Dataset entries
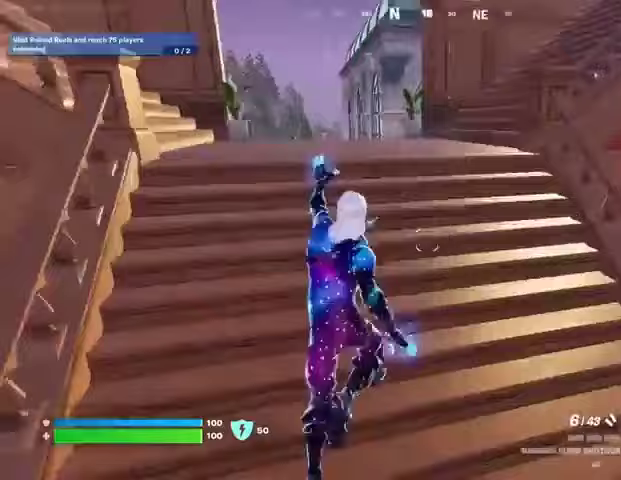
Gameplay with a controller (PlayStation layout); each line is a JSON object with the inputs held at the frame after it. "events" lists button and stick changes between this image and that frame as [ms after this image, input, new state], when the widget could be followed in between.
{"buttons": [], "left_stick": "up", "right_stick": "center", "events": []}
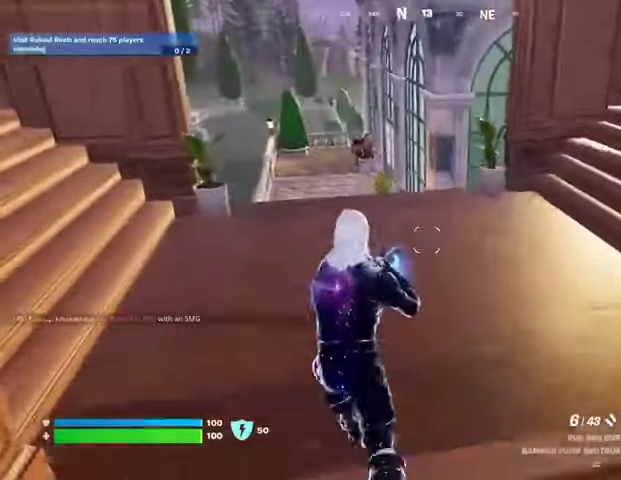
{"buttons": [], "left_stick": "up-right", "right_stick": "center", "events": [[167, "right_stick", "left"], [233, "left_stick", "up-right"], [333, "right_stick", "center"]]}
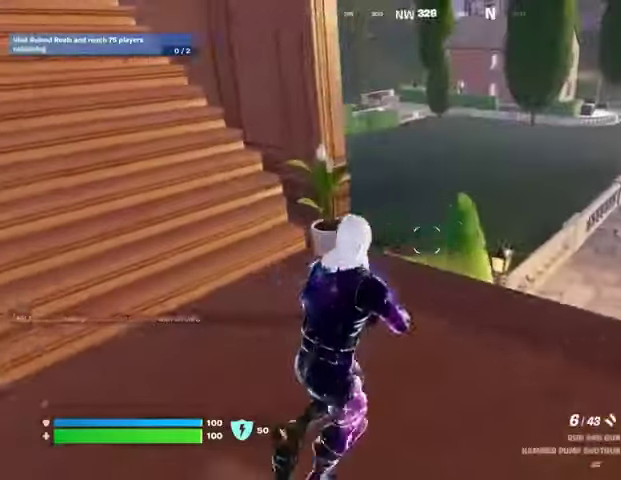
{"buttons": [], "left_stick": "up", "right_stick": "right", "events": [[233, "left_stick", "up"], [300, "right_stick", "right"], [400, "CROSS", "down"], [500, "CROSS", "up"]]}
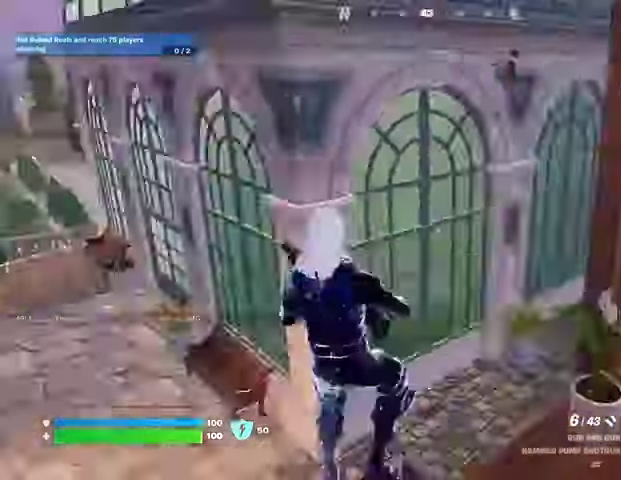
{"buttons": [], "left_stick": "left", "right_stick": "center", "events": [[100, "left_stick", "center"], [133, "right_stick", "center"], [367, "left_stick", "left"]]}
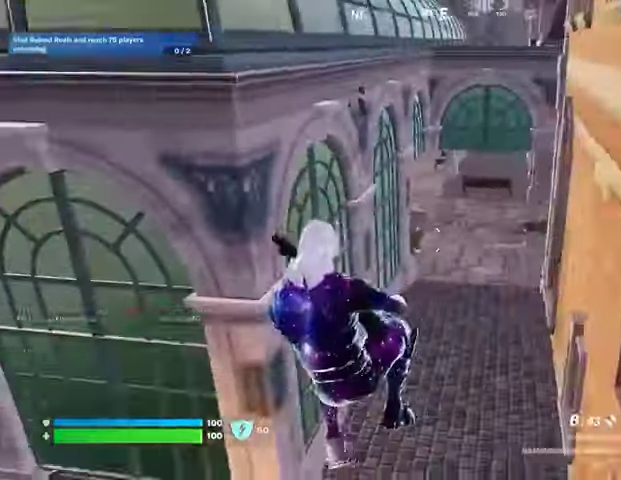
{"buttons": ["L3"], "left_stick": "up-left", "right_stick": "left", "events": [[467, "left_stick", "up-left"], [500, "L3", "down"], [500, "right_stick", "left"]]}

▸ Goal of the exercise:
Excluding the pictures, reproduce every entry exactly as given.

▸ Output of the task:
Gameplay with a controller (PlayStation layout); each line is a JSON object with the inputs held at the frame after it. "events" lists button and stick changes between this image and that frame as [ms after this image, input, new state], when the widget could be followed in between.
{"buttons": [], "left_stick": "up", "right_stick": "center", "events": []}
{"buttons": [], "left_stick": "up-right", "right_stick": "center", "events": [[167, "right_stick", "left"], [233, "left_stick", "up-right"], [333, "right_stick", "center"]]}
{"buttons": [], "left_stick": "up", "right_stick": "right", "events": [[233, "left_stick", "up"], [300, "right_stick", "right"], [400, "CROSS", "down"], [500, "CROSS", "up"]]}
{"buttons": [], "left_stick": "left", "right_stick": "center", "events": [[100, "left_stick", "center"], [133, "right_stick", "center"], [367, "left_stick", "left"]]}
{"buttons": ["L3"], "left_stick": "up-left", "right_stick": "left", "events": [[467, "left_stick", "up-left"], [500, "L3", "down"], [500, "right_stick", "left"]]}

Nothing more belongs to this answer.